Heightened Crowd Sentiment for Bitcoin at $79K Signals Likely Major Correction: Analysis
The expected rise of Bitcoin toward the $70,000 price mark has slowed, influenced by a surge in social media chatter.
According to data from Santiment, Bitcoin was on a promising trajectory but hit a roadblock after a spike in bullish sentiment from the crowd earlier this week. The sentiment-driven rally encountered resistance as market dynamics responded to the increased chatter about Bitcoin potentially reaching $70,000.
The data from Santiment indicates that social media mentions of Bitcoin in the $50K to $59K range have frequently correlated with market bottoms. Conversely, mentions in the $70K to $79K range have often coincided with market tops.
These patterns suggest an inverse relationship between public sentiment and Bitcoin’s price movements. Notably, the rise in mentions predicting a $70K Bitcoin occurred as prices peaked above $67,000. Santiment warns that crowd-driven expectations may be at odds with actual price trends.
image from Santiment
Historical Bitcoin Price Moves and Market Behavior
Santiment’s data highlights the fluctuating nature of Bitcoin’s market behavior concerning social media activity. Mentions of Bitcoin prices in the $50K range tend to increase during periods of bearish sentiment, while mentions of the $70K range spike when optimism is high.

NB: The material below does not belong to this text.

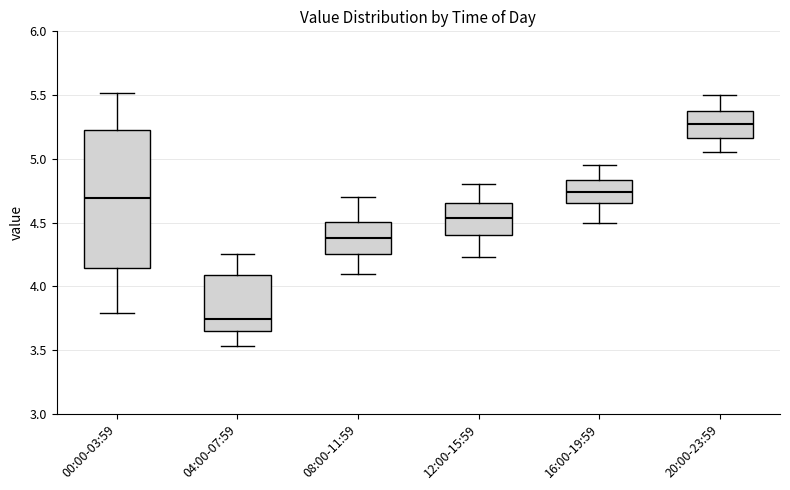

Where is the upper edge of the box for 16:00-19:59 on the y-axis? The values are not printed on the chart, so give them approximately, as read against the axis.

4.85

This relationship underscores the influence of crowd behavior, as the market often moves in the opposite direction of prevailing social media sentiment.

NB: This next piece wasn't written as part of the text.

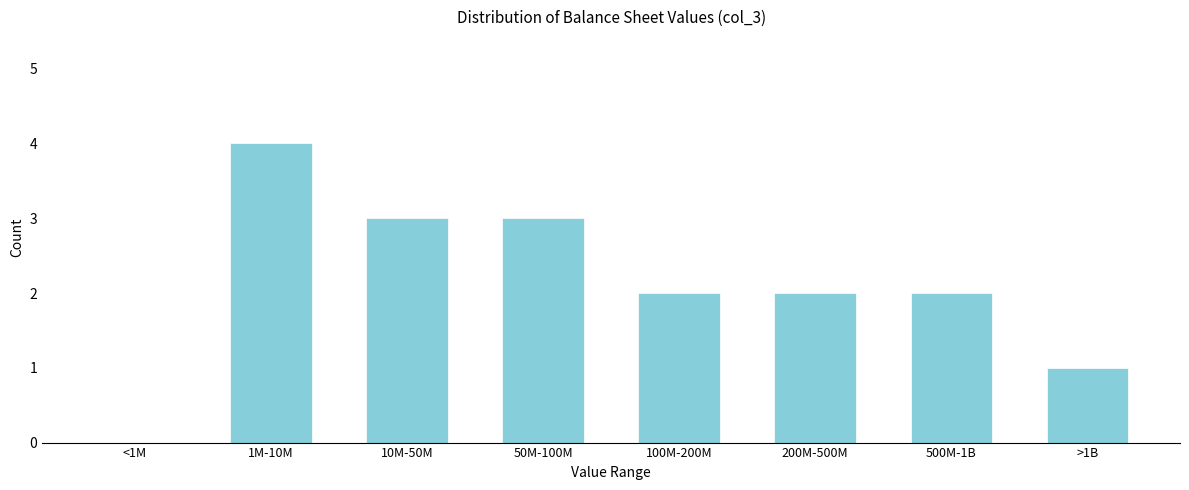

Reading left to right, what are all the values shown in this chart?

<1M=0	1M-10M=4	10M-50M=3	50M-100M=3	100M-200M=2	200M-500M=2	500M-1B=2	>1B=1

In late September, Bitcoin’s price surged above $67,000, triggering heightened bullish calls within the community. However, by mid-October, when Bitcoin tested the $60,000 level, it sparked renewed discussions about potential further price drops.
Now that Bitcoin is surging above $67K and teasing a run for higher levels, the crowd’s bullish sentiment is becoming overheated again, suggesting an impending correction.
Bitcoin’s Resilience Amid Political Neutrality
In a related development, BlackRock CEO Larry Fink recently stated that neither Donald Trump nor Kamala Harris would significantly impact Bitcoin’s long-term trajectory. He noted that Bitcoin has become an asset class of its own, akin to gold, and its uptrend would be independent of regulation or who the next U.S. president is.